Как‑то раз мать взяла меня с собой в гости к давнему другу дяде Пэру, директору издательства Правления диакониц. Дядя Пэр был в разводе и жил в просторной темноватой квартире в Васастан. К моему удивлению, там же я встретил дядю Торстена. Дядя Торстен — друг детства родителей, епископ, у него жена и много детей.
Мне поручили заняться громадным граммофоном в столовой, из которого льются мощные, гулкие звуки, в основном оперная музыка — Моцарт и Верди. Дядя Пэр удаляется в кабинет. Мать и дядя Торстен остаются одни в гостиной перед камином. Я вижу их через наполовину раздвинутые двери, они сидят в креслах, освещенные отблеском пламени. Дядя Торстен берет материну руку. Они о чем‑то тихо говорят, слов я не разбираю, в ушах грохочет музыка. Я вижу, как мать начинает плакать, дядя Торстен наклоняется к ней, по — прежнему держа ее руку в своей.

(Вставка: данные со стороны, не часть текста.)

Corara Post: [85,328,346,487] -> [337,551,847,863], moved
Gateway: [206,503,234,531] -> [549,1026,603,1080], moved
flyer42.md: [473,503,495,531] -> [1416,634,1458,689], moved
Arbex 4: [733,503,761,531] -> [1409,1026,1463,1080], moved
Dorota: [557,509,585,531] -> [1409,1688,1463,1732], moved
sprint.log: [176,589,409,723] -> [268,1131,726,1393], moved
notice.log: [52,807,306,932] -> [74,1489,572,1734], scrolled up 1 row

Через какое‑то время дядя Пэр отвез нас домой в большом черном лимузине с кожаными сиденьями и деревянными панелями внутри.
И зимой и летом мы обедаем в пять часов. При последнем ударе часов, умытые и причесанные, стоя рядом со стульями, читаем молитву, после чего рассаживаемся: отец и мать за противоположными концами стола, я и сестра — по одну сторону, брат и фрекен Агда — по другую. Фрекен Агда, добрая, длинная и потому несколько раскачивающаяся из стороны в сторону женщина, на самом деле учительница младших классов. Уже много летних месяцев подряд она терпеливо исполняет роль нашего репетитора, став маминой близкой подругой.
Электрические лампочки латунной люстры заливают стол грязно — желтым светом. У двери, ведущей в сервировочную, стоит массивный буфет, забитый серебром, напротив — фортепьяно с нотами, раскрытыми на ненавистном задании. Паркетный пол покрыт восточным ковром. На окнах — тяжелые гардины, на стенах — потемневшие картины Арборелиуса.
Трапеза начинается с закуски — маринованная селедка с картофелем, или маринованная салака с картофелем, или запеченная ветчина с картофелем. К этому блюду отец выпивает рюмку водки или стакан пива. Мать нажимает кнопку электрического звонка, укрепленного под столешницей, и появляется одетая в черное горничная. Она собирает тарелки и приборы, после чего подается горячее, в лучшем случае — мясные фрикадельки, в худшем — макаронная запеканка. Голубцы или свиные сардельки вполне приемлемы, рыба ненавистна, но выказывать неудовольствия нельзя. Есть надо все, все должно быть съедено.
Под горячее отец допивает остатки водки, лоб у него слегка краснеет. Обед проходит в полном молчании. Дети за столом не разговаривают и отвечают лишь в том случае, если к ним обращаются. Следует обязательный вопрос, как прошел сегодня день в школе, на что следует столь же обязательный ответ — хорошо. Письменные уроки задали? Нет. Что тебя спрашивали? Ты ответил? Конечно, ответил. Я звонил твоему классному руководителю. По математике у тебя будет положительная оценка. Кто бы мог подумать.